Em outubro, manifestantes fizeram em Londres um protesto contra as leis antigay de Uganda (Reprodução / guinguinbali)

Foi aprovada em Uganda, nesta sexta-feira (20), uma lei que determina prisão perpétua para quem mantiver relações homossexuais com “agravantes”. A repressão à homossexualidade, que já era crime no país, ganhou vigor com a nova legislação, que torna ainda pior a punição aos gays.

São considerados “agravantes” os estupros, as relações homossexuais com menores de idade e incapacitados, ou quando o acusado é soropositivo. O projeto de lei é de 2009 e previa, antes, pena de morte. Porém, após negociações, parlamentares alteraram a punição máxima para prisão perpétua.

A “Lei Anti-Homossexualidade” foi aprovada graças ao empenho da base governista, que é maioria e aprovou uma moção em agradecimento ao presidente da Câmara pelo que chamaram de “presente” de Natal.

Minissaias

Uma legislação “antipornografia” também foi aprovada em Uganda. A lei proíbe, por exemplo, o uso de conteúdo sexual em músicas e filmes.
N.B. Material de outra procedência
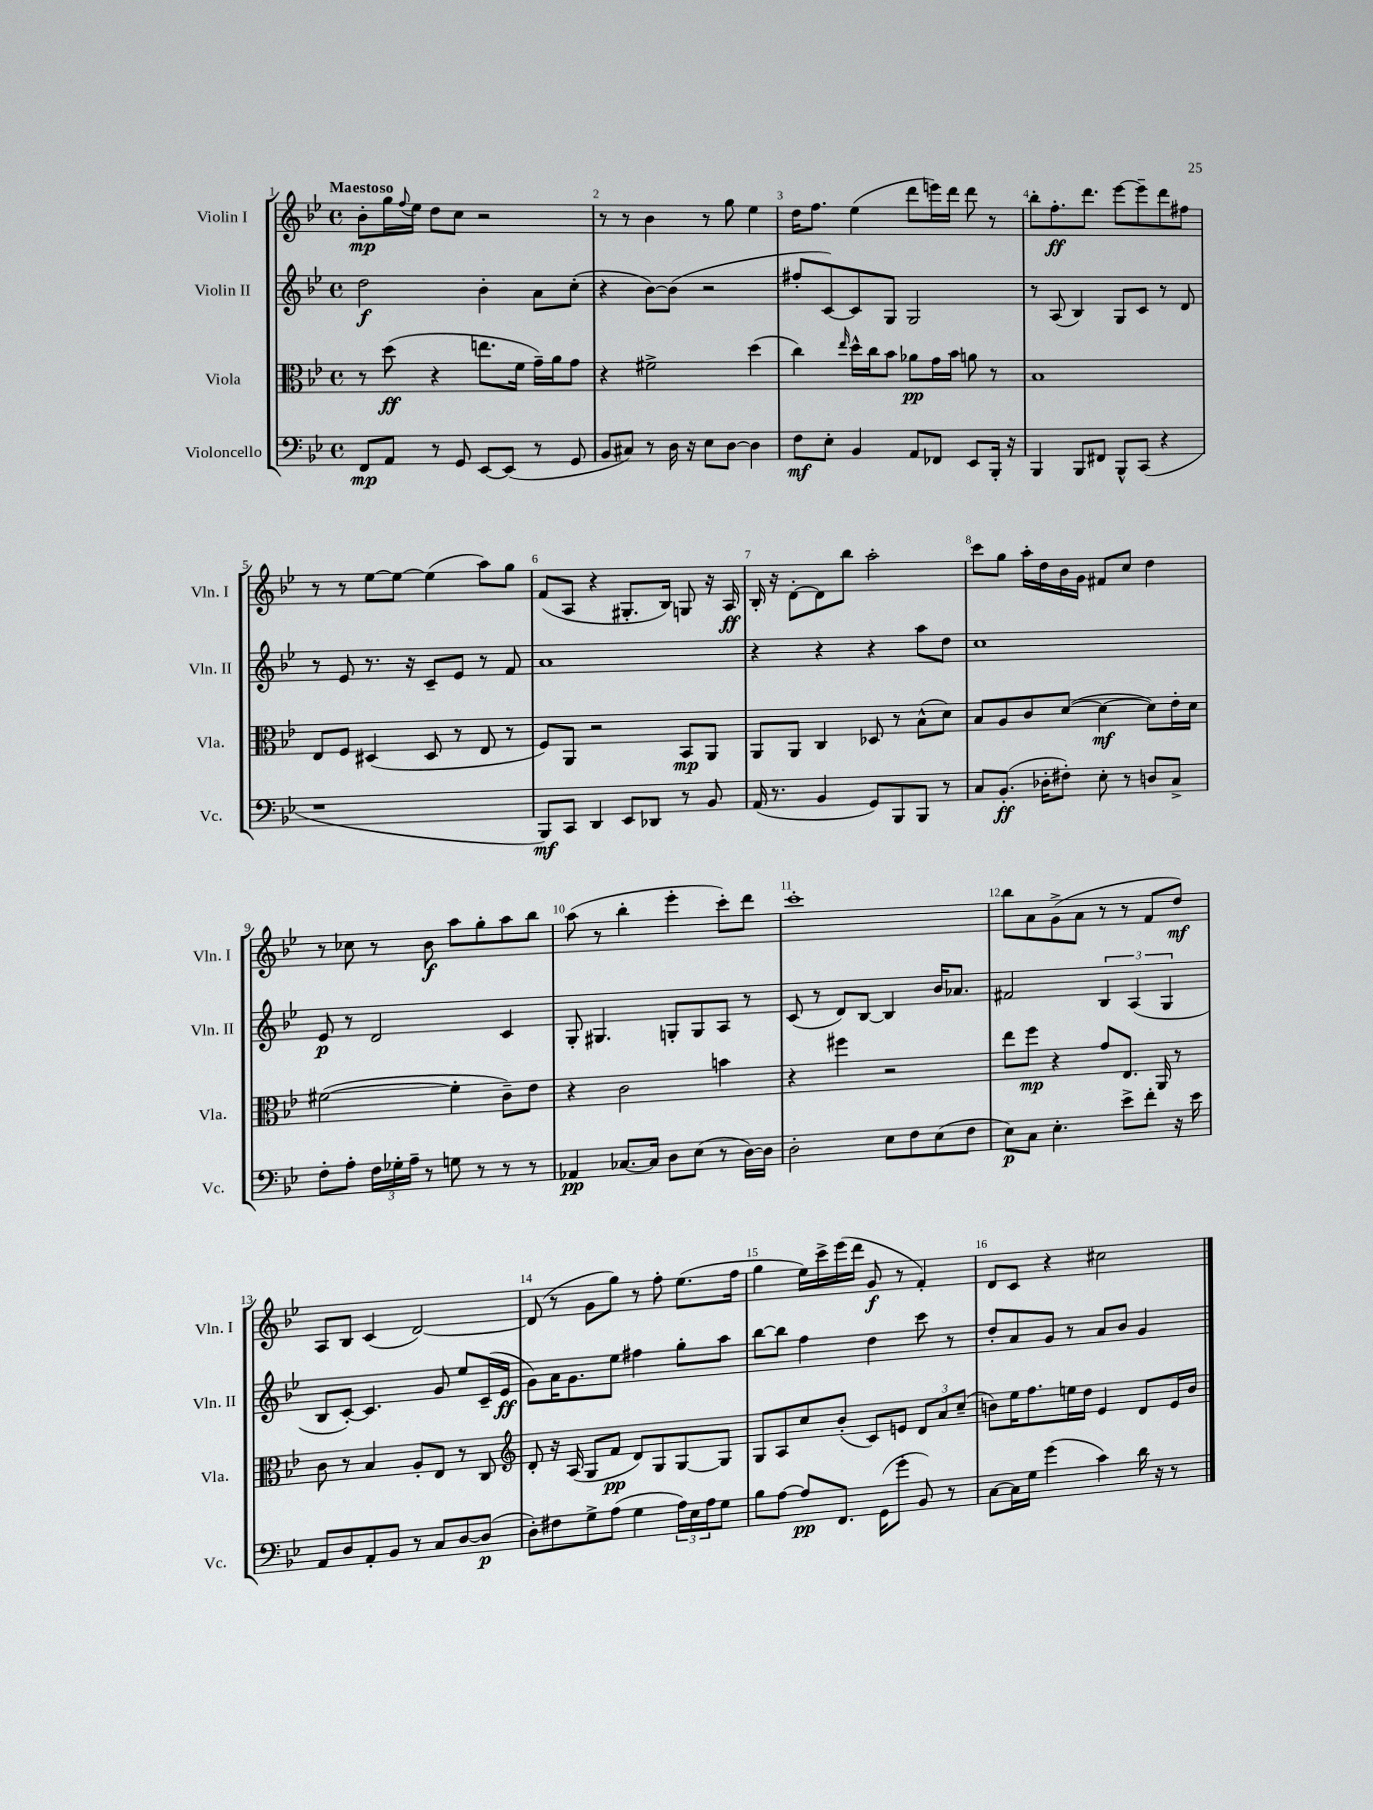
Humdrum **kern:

**kern	**kern	**kern	**kern
*staff4	*staff3	*staff2	*staff1
*clefF4	*clefC3	*clefG2	*clefG2
*k[b-e-]	*k[b-e-]	*k[b-e-]	*k[b-e-]
*M4/4	*M4/4	*M4/4	*M4/4
*met(c)	*met(c)	*met(c)	*met(c)
8FF	8r	2dd	8b-'
8AA	(8dd	.	16gg
.	.	.	8qqff
.	.	.	16ee-
8r	4r	.	8dd
8GG	.	.	8cc
[8EE-	8.ee	4b-'	2r
(8EE-]	.	.	.
.	16f	.	.
8r	16g~)	8a	.
.	16a	.	.
8GG	8g	(8cc'	.
=	=	=	=
8BB-	4r	4r	8r
8C#)	.	.	8r
8r	2f#^	[8b-)	4b-
16D	.	(8b-]	.
16r	.	.	.
8E-	.	2r	8r
[8D	.	.	8gg
4D]	(4dd	.	4ee-
=	=	=	=
8F	4cc)	8ff#'	16dd
.	.	.	8.ff
8E-'	.	[8c)	.
.	16qqee-	.	.
4BB-	16dd^^	8c]	(4ee-
.	16cc	.	.
.	8b-	8G	.
8AA	8a-	2G	8ddd
8FF-	16g	.	16eee)
.	16b-	.	16ddd
8EE-	8a	.	8ddd
16BBB-'	8r	.	8r
16r	.	.	.
=	=	=	=
4BBB-	1B-	8r	8bb-'
.	.	(8A	8.ff'
8BBB-	.	4B-)	.
.	.	.	8.ddd
8FF#	.	.	.
8BBB-^^	.	8G	[8eee-
(8CC	.	8c	8eee-~]
4r	.	8r	8ddd
.	.	8d	8ff#
=	=	=	=
1r	8E-	8r	8r
.	8F	8e-	8r
.	(4D#	8.r	[8ee-
.	.	.	8ee-_
.	.	16r	.
.	8D#	8c~	(4ee-]
.	8r	8e-	.
.	8E-	8r	8aa)
.	8r	8f	8gg
=	=	=	=
8BBB-)	8F)	1a	(8f
8CC	8AA	.	8A
4DD	2r	.	4r
8EE-	.	.	8.G#'
8DD-	.	.	.
.	.	.	16B-)
8r	8BB-	.	8G
8BB-	8AA	.	16r
.	.	.	16A
=	=	=	=
(16AA	8AA	4r	16B-'
8.r	.	.	16r
.	8AA	.	[8d'
4BB-	4C	4r	8d]
.	.	.	8bb-
8GG)	8D-	4r	2aa'
8BBB-	8r	.	.
8BBB-	(8B-^^	8aa	.
8r	8d)	8dd	.
=	=	=	=
8C	8B-	1cc	8ccc
(8.BB-'	8A	.	8gg
.	8c	.	16aa'
16D-'	.	.	16dd
8F#')	([8d	.	16b-
.	.	.	16g
8E-'	4d_	.	8f#
8r	.	.	8cc
8D	8d])	.	4dd
8C^	16e-'	.	.
.	16d	.	.
=	=	=	=
8F'	([2f#	8e-	8r
8A'	.	8r	8cc-
24F	.	2d	8r
24G-'	.	.	.
24A~	.	.	.
8r	.	.	8b-
8G	4f#']	.	8aa
8r	.	.	8gg'
8r	8c~)	4c	8aa
8r	8e-	.	8bb-
=	=	=	=
4AA-	4r	8G'	(8aa
.	.	4.G#	8r
[8.C-	2c	.	4bb-'
16C-]	.	.	.
8D	.	8G'	4eee-'
(8E-	.	8G	.
8r	4b	8A	8ccc')
[16D)	.	8r	8ddd
16D]	.	.	.
=	=	=	=
2D'	4r	(8c	1ccc'
.	.	8r	.
.	4ff#	8d)	.
.	.	[8B-	.
8E-	2r	4B-]	.
8F	.	.	.
(8E-	.	16b-	.
.	.	8.a-	.
8F	.	.	.
=	=	=	=
8E-)	8ee-	2f#	8bb-
8C	8ff	.	8a
4.E-'	4r	.	(8g^
.	.	.	8a
.	8g	6B-	8r
8e-^	8.E-	.	8r
.	.	(6A	.
8f'	.	.	8f
.	16AA	.	.
.	.	6G	.
16r	8r	.	8dd)
16e-	.	.	.
=	=	=	=
8AA	8c	8B-	8A
8D	8r	[8c')	8B-
8AA'	4B-	4.c]	(4c
8BB-	.	.	.
8r	8A'	.	[2d)
8C	8E-	8g	.
[8D	8r	8ee-	.
(8D]	8C	(16c~	.
.	.	16e-	.
=	=	=	=
*	*clefG2	*	*
8D')	8d'	8g)	(8d]
8F#	16r	16a	8r
.	(16A	8.g	.
8G^	8G	.	8g
(8A	8f	8ee-	8gg)
4G	8d)	4ff#	8r
.	8G	.	8ff'
24A)	[8G	8gg'	(8.ee-
24E-	.	.	.
24A	.	.	.
8G	8G]	8aa	.
.	.	.	16ff
=	=	=	=
8B-	8G	[8bb-	4gg
[8A	8A	8bb-]	.
8A]	8cc	4ff	16ee-)
.	.	.	16ccc^
8.FF	(8b-'	.	(16eee-
.	.	.	16ddd
.	8c)	4dd	8g
(16GG	.	.	.
8g'	8e	.	8r
8BB-)	12d	8ccc	4f')
.	12a	.	.
8r	.	8r	.
.	(12cc~	.	.
=	=	=	=
[8C	8b)	8dd'	8d
16C]	16ee-	8a	8c
16G	8.ff	.	.
(4g	.	8g	4r
.	16ee	8r	.
.	16dd	.	.
4c)	4e-	8a	2cc#
.	.	8b-	.
16d	8d	4g	.
16r	.	.	.
8r	16e-	.	.
.	16b	.	.
==	==	==	==
*-	*-	*-	*-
Porém, o trecho mais polêmico do texto determina a proibição do uso de minissaias no país.

O ministro da Ética e da Integridade, Simon Lokodo, chegou a afirmar que mulheres vestindo “qualquer coisa acima do joelho” deveriam ser presas. O projeto será, agora, encaminhado para a sanção presidencial.

Caso sancionada a nova legislação, qualquer exposição de seios, coxas ou nádegas pode ser punida.